Positive thinker I am not. Negative thought producer and worst-case scenario perpetuator, I am. Negativity is a thriving industry in my life. My whole support system is comprised of worriers who think on contingency, covering the bases of every situation making sure to take all the fun out of spontaneity. My friends are worriers. My parents are both worriers. I have eight aunts and three uncles who are all worriers. Even my cat has a nervous twitch. Worry was always my world. Who would bet positive thinking against those odds? I never stood a chance at being the carefree rubber. I was always going to be the analytical glue trying to scrape off sticky cynicism.
I have one positive friend, and she is like an alien to me. When both of us look at a white sheet of paper I see the end of the world and she sees Easter. She recently told me that I have no vision. I’m a negative person, so this wasn’t news to me. I responded by saying, “that’s the problem, let’s do lunch.” Two hours later, over white tablecloths and fine crystal, I asked her how positivity works and if I could become a member. Her answer was simple.
“You have to believe in a universe system where everything evens out.”
“That’s it?” I replied.
“Pretty much,” she said, shoving the last bite of porterhouse steak in her mouth.
Leave it to the positive person to think of the simplest solution while I get stuck with the check.
I thought I already did believe in a universe system where everything evens out. In my universe system, karma follows you through life grading all your choices, and kicking your ass.

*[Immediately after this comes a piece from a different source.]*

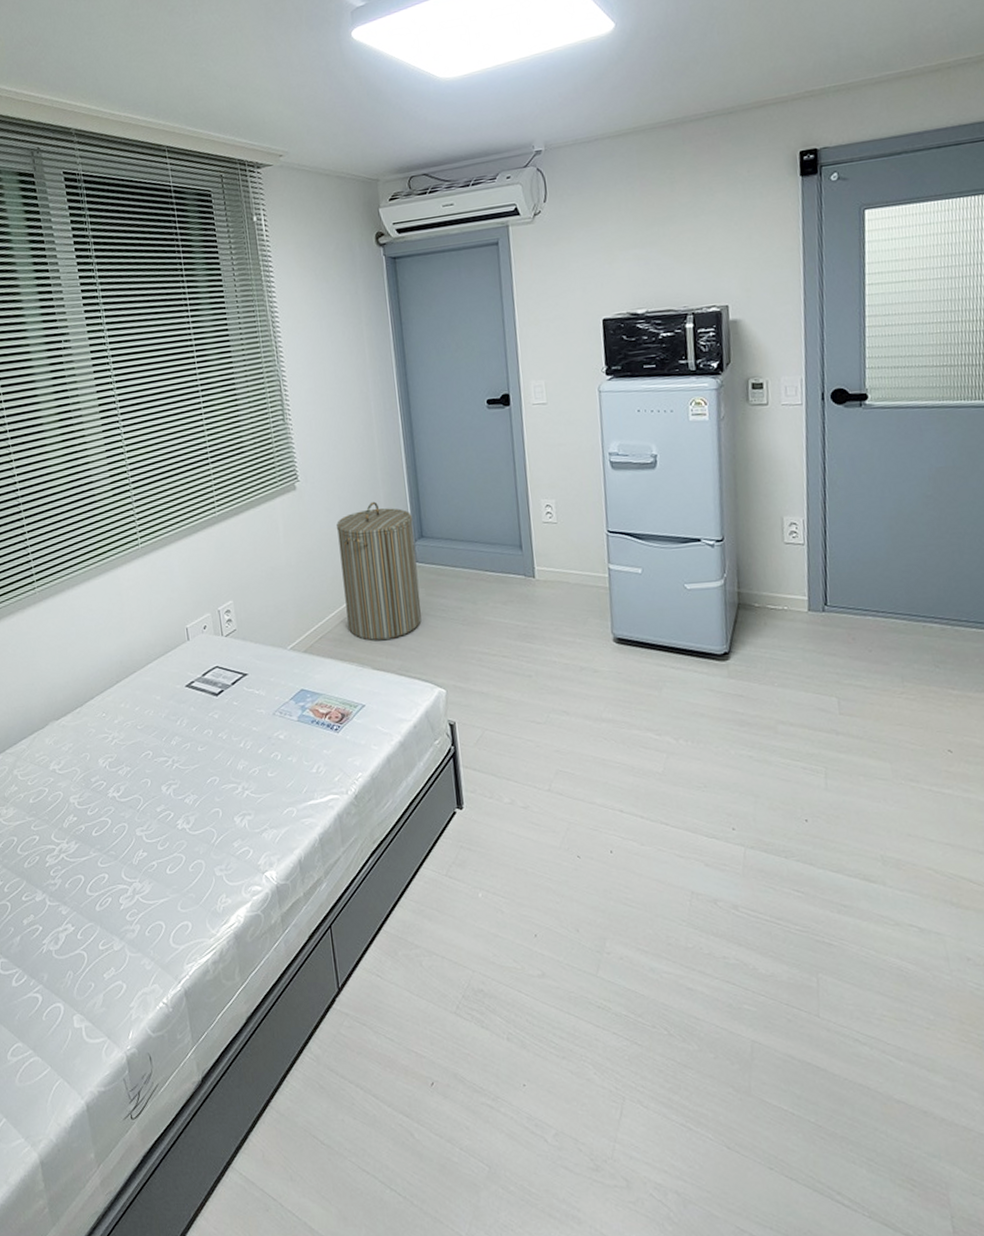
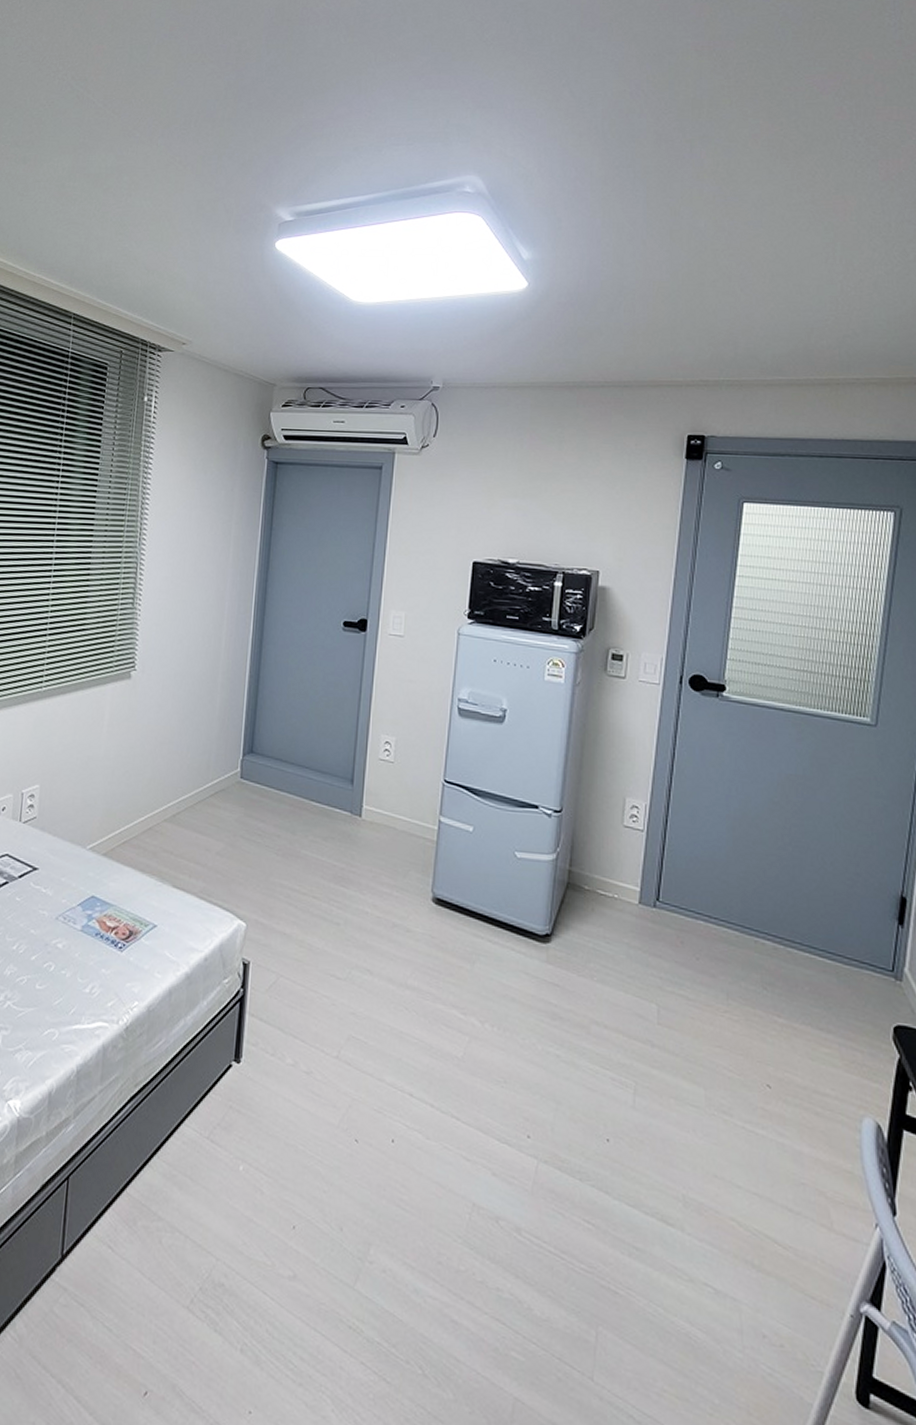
laundry hamper: present [337,501,422,641] -> none [156,705,246,858]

Have I been following the wrong one? Her universe system was Buddhist and forgiving. It was the belief that all human experience is collapsed from highs and lows into a lateral median where neither our most precious moments nor our darkest hours protrude. Three point five billion wrongs make seven billion rights?
It’s the platform I needed to leave a world that had imparted to me that positivity was presumptuous and impolite. Positivity anticipates that happiness, health, success and true love are to be expected. Who was I to believe that those gifts were rightfully mine? It seemed safe to always expect the worst, so that I could be prepared when it happened. I tried to preserve myself from hurt, but in doing so, I invited the possibility of it, and made sure to look for it in every situation.
As it’s my choice to let disappointment fester, or not, I choose to reject my inherited genes so that I can rebuild new ones for the future. That’s it. I am rewiring my brain to trust that positivity can also be safe, and that good really can exist. Perhaps even potentially for me.
It’s just that I’m scared to say it out loud.